Three Sisters – 4/5 Stars
For all the talk about Chekhov and his plays, he didn’t write THAT many of them. He wrote a ton of stories though. This play immediately draws some connections in my mind to King Lear because as the title suggests, we are dealing with Three Sisters and their various prospects in the world. They are off living in the middle of nowhere, and as happens when you are of some kind of monied class (not that I ever have been, but in the sense of what happens in stories) is that you immediately find any kind of distraction or person or event to do immensely interesting. And so the sisters here, whether married or not are dealing with those kinds of events coming and going in their lives as they live out there.
And so some potential suitors role through, some conversations happen, and it’s all very exiting and interesting.
It’s funny to me how often this kind of setup happens in literature. I started with King Lear, but the setup is not that different from say Sense and Sensibility, to some degree Pride and Prejudice, and most definitely Little Women, all of which Chekhov may have read. But for me what came across as different is that these stories tend to be the domain of women to write about, or have been in some of the most obvious examples (I know I mentioned King Lear, but that one doesn’t quite count, but its counterpoint A Thousand Acres ABSOLUTELY counts in this regard).
The Seagull – 4/5 Stars
I have to confess that the trailer for the new movie The Seagull looks absolutely dreadful to me. I don’t know why but the music they played, the mishmash of inconsistent and absurd accents (I mean don’t they know that all Russians should be played by either British people or people affecting terrible Russian accents?), and so I figured I would just read the play and wait to maybe see the movie.

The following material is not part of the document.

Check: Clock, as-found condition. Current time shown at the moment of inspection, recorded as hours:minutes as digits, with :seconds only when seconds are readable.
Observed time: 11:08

The play takes place out in the country in a few scenes spread out over several years. This seems to be a kind of escape from real life kind of place where famous writers and famous actors and non-famous writers intermingle. Sometimes a young maiden gets her life ruined and other times a melancholic woman saddles a poor young writer with the burden of herself. Sometimes doctors prescribe powders and sometimes school teachers disappoint. Anyway, a lot is going on.
It’s about the nature of art and whether art comes from inspiration or adaptation of real life or what it means to be appreciated for one’s writing, how to rank oneself against others, and how to make a go at it.
It’s also about whether or not life and art can coincide or if an artist is necessarily on the outside looking in.